**Brontekst**
━━━

Ik snap alleen de berekening niet. Ik weet dat F staat voor force en a voor de lengte. de speaker weegt 35 kg wat neerkomt op 343 N = 3,43 kN (afhankelijk van de rekenmethode, ik dacht altijd x 9,81)
De truss weegt 88.2 kg wat dan were neer komt op 8.65kn. Totaal dus 12.08kN

Maar dan ben ik het een beetje kwijt. Moet ik dit dan vermenigvuldigen met 14? Dan kom ik uit 169.12 kNm. Wat dan veels te veel wordt.

3 meter zou dan het maximale zijn. 3 x 6.3kg = 1.85kN + 3 x 3.43 = 12.14 kNm

En als ik het goed begrepen heb is dit dus de kracht die komt te staan op het stuk truss.
Hoe reken in dan precies uit hoeveel cm hij zal door buigen?

━━━

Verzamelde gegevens
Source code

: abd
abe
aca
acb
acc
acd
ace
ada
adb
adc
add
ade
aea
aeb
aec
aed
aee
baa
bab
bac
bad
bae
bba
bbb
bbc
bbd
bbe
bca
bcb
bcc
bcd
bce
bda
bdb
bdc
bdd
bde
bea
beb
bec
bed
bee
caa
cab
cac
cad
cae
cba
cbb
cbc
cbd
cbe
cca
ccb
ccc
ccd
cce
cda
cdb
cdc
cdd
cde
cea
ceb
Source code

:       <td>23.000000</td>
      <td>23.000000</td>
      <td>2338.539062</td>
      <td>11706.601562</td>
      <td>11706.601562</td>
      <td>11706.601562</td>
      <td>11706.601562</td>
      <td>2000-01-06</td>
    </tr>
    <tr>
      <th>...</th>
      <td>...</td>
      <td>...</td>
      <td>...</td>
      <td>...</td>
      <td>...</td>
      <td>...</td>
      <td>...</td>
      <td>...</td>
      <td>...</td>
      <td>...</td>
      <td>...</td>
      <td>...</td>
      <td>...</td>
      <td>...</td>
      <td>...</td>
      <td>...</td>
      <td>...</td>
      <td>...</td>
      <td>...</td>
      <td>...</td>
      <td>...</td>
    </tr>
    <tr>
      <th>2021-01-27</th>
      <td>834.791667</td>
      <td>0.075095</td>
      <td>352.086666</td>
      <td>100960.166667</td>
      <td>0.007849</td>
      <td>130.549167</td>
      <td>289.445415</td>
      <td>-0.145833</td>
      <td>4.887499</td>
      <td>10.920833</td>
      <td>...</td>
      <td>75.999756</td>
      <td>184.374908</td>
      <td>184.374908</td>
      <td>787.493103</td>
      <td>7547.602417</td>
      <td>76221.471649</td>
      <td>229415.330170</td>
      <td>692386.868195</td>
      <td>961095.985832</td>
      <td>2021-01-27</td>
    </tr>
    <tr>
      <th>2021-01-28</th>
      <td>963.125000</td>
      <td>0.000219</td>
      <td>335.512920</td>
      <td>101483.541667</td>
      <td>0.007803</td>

━━━

Schrijf een vervolg op de brontekst over de doorbuiging van de truss met speaker, te beginnen na de laatste zin.

**Antwoord**
----------


## rinus bakker

Pfffffffffffffffff

Zoals al eerder opgemerkt: je moet toch maar eens een keuze gaan maken.
> Ofwel je gaat echt de tijd nemen om te leren rekenen 
(en het forum biedt no eenmaal geen schriftelijke cursussen, en evenmin dito overhoringen)
> Ofwel je gebruikt die uitgebreide beschikbare Prolyte info zoals het hoort 
en gaat daarmee door in het verhuren...

----------


## Podium Verhuur

Prima, stond ook wel nog op de planning om eens cursusje te doen. Maar tot nu toe hebben we alleen de kant en klare oplossing gebruikt van prolyte (overkappingen en carre's, tenminste kant en klaar de carre's werden doorberekend door hun en wij kregen dan de bestellijst.)

Inmiddels heb ik van Prolyte ook de complete berekening gehad incl de maximale lengte icm met het gewicht dat er aan komt te hangen.

Gelukkig blijft Prolyte een betrouwbare parnter in berekeningen, dus kiezen wij gewoon voor optie 3. Prolye e-mailen/bellen.

----------


## rinus bakker

Je hebt een antwoord van de fabrikant.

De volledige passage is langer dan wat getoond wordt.